* Exercise objective: Below are the entries; return exactly the line with "the go binaries" and every later line, without anything else.

* Extracted entries:
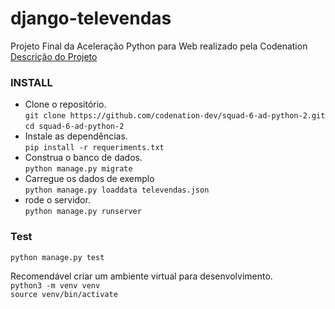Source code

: # django-televendas
Projeto Final da Aceleração Python para Web realizado pela Codenation  
[Descrição do Projeto](README_CODENATION.md)  

### INSTALL  
- Clone o repositório.  
`git clone https://github.com/codenation-dev/squad-6-ad-python-2.git`  
`cd squad-6-ad-python-2`  
- Instale as dependências.  
`pip install -r requeriments.txt`  
- Construa o banco de dados.  
`python manage.py migrate`  
- Carregue os dados de exemplo  
`python manage.py loaddata televendas.json`  
- rode o servidor.  
`python manage.py runserver`  

### Test  
`python manage.py test`  


Recomendável criar um ambiente virtual para desenvolvimento.  
`python3 -m venv venv`  
`source venv/bin/activate`    

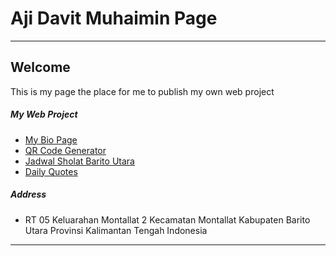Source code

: # Aji Davit Muhaimin Page
---


## Welcome

This is my page the place for me to publish my own web project


##### My Web Project

- [My Bio Page](https://ajidavitmuhaimin.github.io/DavitPage.html)
- [QR Code Generator](https://ajidavitmuhaimin.github.io/kulatqr/index.html)
- [Jadwal Sholat Barito Utara](https://ajidavitmuhaimin.github.io/jadwalsholatbarut/index.html)
- [Daily Quotes](https://ajidavitmuhaimin.github.io/onequotes/index.html)

##### Address
- RT 05 Keluarahan Montallat 2 Kecamatan Montallat Kabupaten Barito Utara Provinsi Kalimantan Tengah Indonesia

---
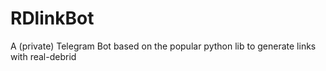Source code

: # RDlinkBot
A (private) Telegram Bot based on the popular python lib to generate links with real-debrid
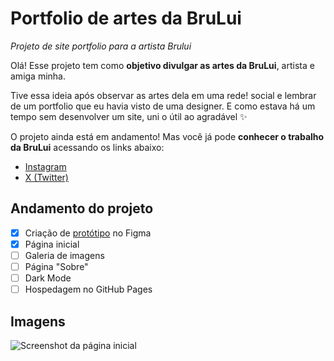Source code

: # Portfolio de artes da BruLui
 _Projeto de site portfolio para a artista Brului_

 Olá! Esse projeto tem como **objetivo divulgar as artes da BruLui**, artista e amiga minha.

 Tive essa ideia após observar as artes dela em uma rede!
 social e lembrar de um portfolio que eu havia visto de uma designer. E como estava há um tempo sem desenvolver um site, uni o útil ao agradável ✨

 O projeto ainda está em andamento! Mas você já pode **conhecer o trabalho da BruLui** acessando os links abaixo:

- [Instagram](https://www.instagram.com/bru__lui/)
- [X (Twitter)](https://twitter.com/Bru__Lui)

## Andamento do projeto
- [x] Criação de [protótipo](https://www.figma.com/file/PsfgN6ezP3b7w8LuxTNH8t/Portfolio?type=design&node-id=0%3A1&mode=design&t=tOClxH48kZjCOfkS-1) no Figma
- [x] Página inicial
- [ ] Galeria de imagens
- [ ] Página "Sobre"
- [ ] Dark Mode
- [ ] Hospedagem no GitHub Pages

## Imagens
![Screenshot da página inicial](https://github.com/mariafcknt/portfolio-brului/assets/105084673/0e2d732a-11f9-4bd0-88b2-01d132869887)


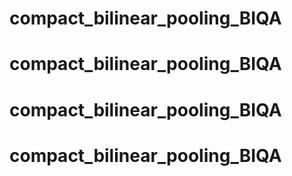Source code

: # compact_bilinear_pooling_BIQA
# compact_bilinear_pooling_BIQA
# compact_bilinear_pooling_BIQA
# compact_bilinear_pooling_BIQA
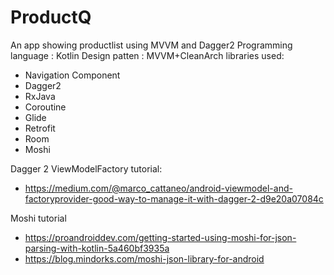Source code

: # ProductQ
An app showing productlist using MVVM and Dagger2
Programming language : Kotlin
Design patten : MVVM+CleanArch
libraries used:
 - Navigation Component
 - Dagger2
 - RxJava
 - Coroutine
 - Glide
 - Retrofit
 - Room
 - Moshi

 Dagger 2 ViewModelFactory tutorial:
 - https://medium.com/@marco_cattaneo/android-viewmodel-and-factoryprovider-good-way-to-manage-it-with-dagger-2-d9e20a07084c

 Moshi tutorial
  - https://proandroiddev.com/getting-started-using-moshi-for-json-parsing-with-kotlin-5a460bf3935a
  - https://blog.mindorks.com/moshi-json-library-for-android
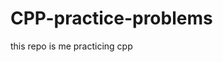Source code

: # CPP-practice-problems

this repo is me practicing cpp

<!-- #git add .; git commit -m "New day"; git pull origin main --rebase; git push -u origin main -->
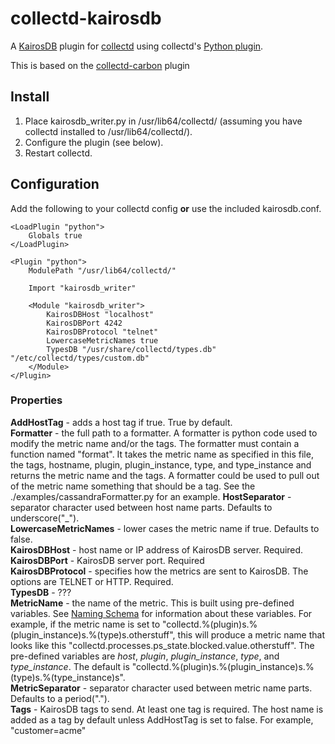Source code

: collectd-kairosdb
================

A [KairosDB](https://code.google.com/p/kairosdb/) plugin for [collectd](http://collectd.org) using collectd's [Python plugin](http://collectd.org/documentation/manpages/collectd-python.5.shtml). 

This is based on the [collectd-carbon](https://github.com/indygreg/collectd-carbon) plugin

Install
-------
 1. Place kairosdb_writer.py in /usr/lib64/collectd/ (assuming you have collectd installed to /usr/lib64/collectd/).
 2. Configure the plugin (see below).
 3. Restart collectd.

Configuration
-------------
Add the following to your collectd config **or** use the included kairosdb.conf.

    <LoadPlugin "python">
        Globals true
    </LoadPlugin>

    <Plugin "python">
        ModulePath "/usr/lib64/collectd/"

        Import "kairosdb_writer"

        <Module "kairosdb_writer">
            KairosDBHost "localhost"
            KairosDBPort 4242
            KairosDBProtocol "telnet"
            LowercaseMetricNames true
            TypesDB "/usr/share/collectd/types.db" "/etc/collectd/types/custom.db"
        </Module>
    </Plugin>
    

### Properties
**AddHostTag** - adds a host tag if true. True by default.  
**Formatter** - the full path to a formatter. A formatter is python code used to modify the metric name and/or the tags. The formatter must contain a function named
  "format". It takes the metric name as specified in this file, the tags, hostname, plugin, plugin_instance, type, and type_instance and returns the metric name and the tags. 
  A formatter could be used to pull out of the metric name something that should be a tag. See the ./examples/cassandraFormatter.py for an example.
**HostSeparator** - separator character used between host name parts. Defaults to underscore("_").    
**LowercaseMetricNames** - lower cases the metric name if true. Defaults to false.  
**KairosDBHost** - host name or IP address of KairosDB server. Required.   
**KairosDBPort** - KairosDB server port. Required  
**KairosDBProtocol** - specifies how the metrics are sent to KairosDB. The options are TELNET or HTTP. Required.    
**TypesDB** - ???  
**MetricName** - the name of the metric. This is built using pre-defined variables. See [Naming Schema](https://collectd.org/wiki/index.php/Naming_schema) for information about these variables. 
  For example, if the metric name is set to "collectd.%(plugin)s.%(plugin_instance)s.%(type)s.otherstuff", this will produce a metric name that looks like this 
  "collectd.processes.ps_state.blocked.value.otherstuff". The pre-defined variables are *host*, *plugin*, *plugin_instance*, *type*, and *type_instance*. The default is "collectd.%(plugin)s.%(plugin_instance)s.%(type)s.%(type_instance)s".  
**MetricSeparator** - separator character used between metric name parts. Defaults to a period(".").     
**Tags** - KairosDB tags to send. At least one tag is required. The host name is added as a tag by default unless AddHostTag is set to false. For example, "customer=acme"





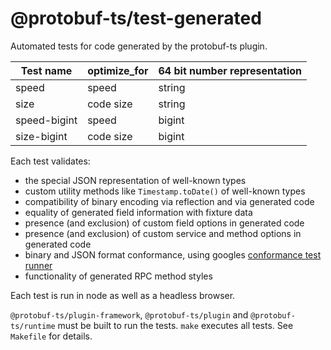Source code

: @protobuf-ts/test-generated
===========================

Automated tests for code generated by the protobuf-ts plugin. 

| Test name     | optimize_for  | 64 bit number representation  |
|---------------|---------------|-------------------------------|
| speed         | speed         |                        string |
| size          | code size     |                        string |
| speed-bigint  | speed         |                        bigint |
| size-bigint   | code size     |                        bigint |


Each test validates:
- the special JSON representation of well-known types
- custom utility methods like `Timestamp.toDate()` of well-known types
- compatibility of binary encoding via reflection and via generated code
- equality of generated field information with fixture data
- presence (and exclusion) of custom field options in generated code
- presence (and exclusion) of custom service and method options in generated code
- binary and JSON format conformance, using googles [conformance test runner](https://github.com/protocolbuffers/protobuf/blob/3.12.x/conformance/README.md) 
- functionality of generated RPC method styles

Each test is run in node as well as a headless browser.

`@protobuf-ts/plugin-framework`, `@protobuf-ts/plugin` and `@protobuf-ts/runtime` 
must be built to run the tests. `make` executes all tests. See `Makefile` 
for details. 
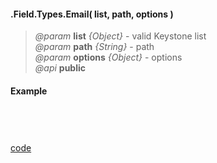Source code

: #### .Field.Types.Email( list, path, options )  
> *@param* **list** _{Object}_  - valid Keystone list   
> *@param* **path** _{String}_  - path   
> *@param* **options** _{Object}_  - options   
> *@api* **public**  



<div class="code-header"> <h4>Example</h4></div><pre class=" language-javascript"><code class="language-javascript">

</code></pre>

<div class="code-header addGitHubLink" data-file="fields/types/email/EmailType.js"> <a href="#" class="loadCode"> code</a></div><pre class=" language-javascript hideCode api"></pre> 
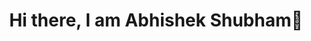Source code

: <h1 align="center"> Hi there, I am Abhishek Shubham👋<h1>


<!---
- 👋 Hi, I’m @Abhishek Shubham
- 👀 I’m interested in ...
- 🌱 I’m currently learning ...
- 💞️ I’m looking to collaborate on ...
- 📫 How to reach me ...
--->
  
<!---
Abhishek-Shubham001/Abhishek-Shubham001 is a ✨ special ✨ repository because its `README.md` (this file) appears on your GitHub profile.
You can click the Preview link to take a look at your changes.
--->
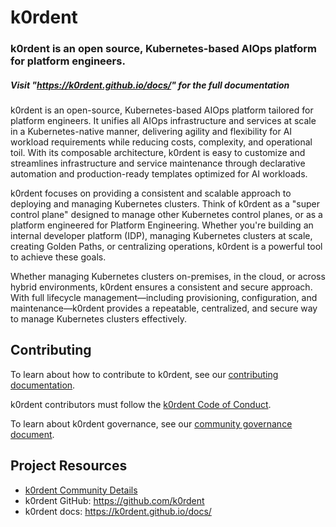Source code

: # k0rdent

### k0rdent is an open source, Kubernetes-based AIOps platform for platform engineers.



##### Visit "https://k0rdent.github.io/docs/" for the full documentation

k0rdent is an open-source, Kubernetes-based AIOps platform tailored for platform engineers. It unifies all AIOps infrastructure and services at scale in a Kubernetes-native manner, delivering agility and flexibility for AI workload requirements while reducing costs, complexity, and operational toil. With its composable architecture, k0rdent is easy to customize and streamlines infrastructure and service maintenance through declarative automation and production-ready templates optimized for AI workloads.

k0rdent focuses on providing a consistent and scalable approach to deploying and managing Kubernetes clusters. Think of k0rdent as a "super control plane" designed to manage other Kubernetes control planes, or as a platform engineered for Platform Engineering. Whether you're building an internal developer platform (IDP), managing Kubernetes clusters at scale, creating Golden Paths, or centralizing operations, k0rdent is a powerful tool to achieve these goals.

Whether managing Kubernetes clusters on-premises, in the cloud, or across hybrid environments, k0rdent ensures a consistent and secure approach. With full lifecycle management—including provisioning, configuration, and maintenance—k0rdent provides a repeatable, centralized, and secure way to manage Kubernetes clusters effectively.

## Contributing

To learn about how to contribute to k0rdent, see our [contributing documentation](https://github.com/k0rdent/k0rdent/blob/main/CONTRIBUTING.md).

k0rdent contributors must follow the [k0rdent Code of Conduct](https://github.com/k0rdent/community/blob/main/CODE_OF_CONDUCT.md).

To learn about k0rdent governance, see our [community governance document](community/GOVERNANCE.md).

## Project Resources
* [k0rdent Community Details](https://github.com/k0rdent/community)
* k0rdent GitHub:  https://github.com/k0rdent
* k0rdent docs: https://k0rdent.github.io/docs/

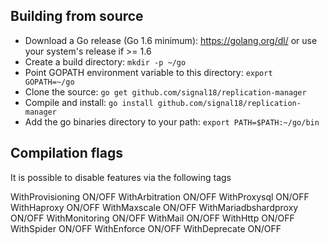 ## Building from source

* Download a Go release (Go 1.6 minimum): https://golang.org/dl/ or use your system's release if >= 1.6
* Create a build directory: `mkdir -p ~/go`
* Point GOPATH environment variable to this directory: `export GOPATH=~/go`
* Clone the source: `go get github.com/signal18/replication-manager`
* Compile and install: `go install github.com/signal18/replication-manager`
* Add the go binaries directory to your path: `export PATH=$PATH:~/go/bin`


## Compilation flags

It is possible to disable features via the following tags

WithProvisioning      ON/OFF
WithArbitration       ON/OFF
WithProxysql          ON/OFF
WithHaproxy           ON/OFF
WithMaxscale          ON/OFF
WithMariadbshardproxy ON/OFF
WithMonitoring        ON/OFF
WithMail              ON/OFF
WithHttp              ON/OFF
WithSpider            ON/OFF
WithEnforce           ON/OFF
WithDeprecate         ON/OFF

* Result of this exercise:
* Add the go binaries directory to your path: `export PATH=$PATH:~/go/bin`


## Compilation flags

It is possible to disable features via the following tags

WithProvisioning      ON/OFF
WithArbitration       ON/OFF
WithProxysql          ON/OFF
WithHaproxy           ON/OFF
WithMaxscale          ON/OFF
WithMariadbshardproxy ON/OFF
WithMonitoring        ON/OFF
WithMail              ON/OFF
WithHttp              ON/OFF
WithSpider            ON/OFF
WithEnforce           ON/OFF
WithDeprecate         ON/OFF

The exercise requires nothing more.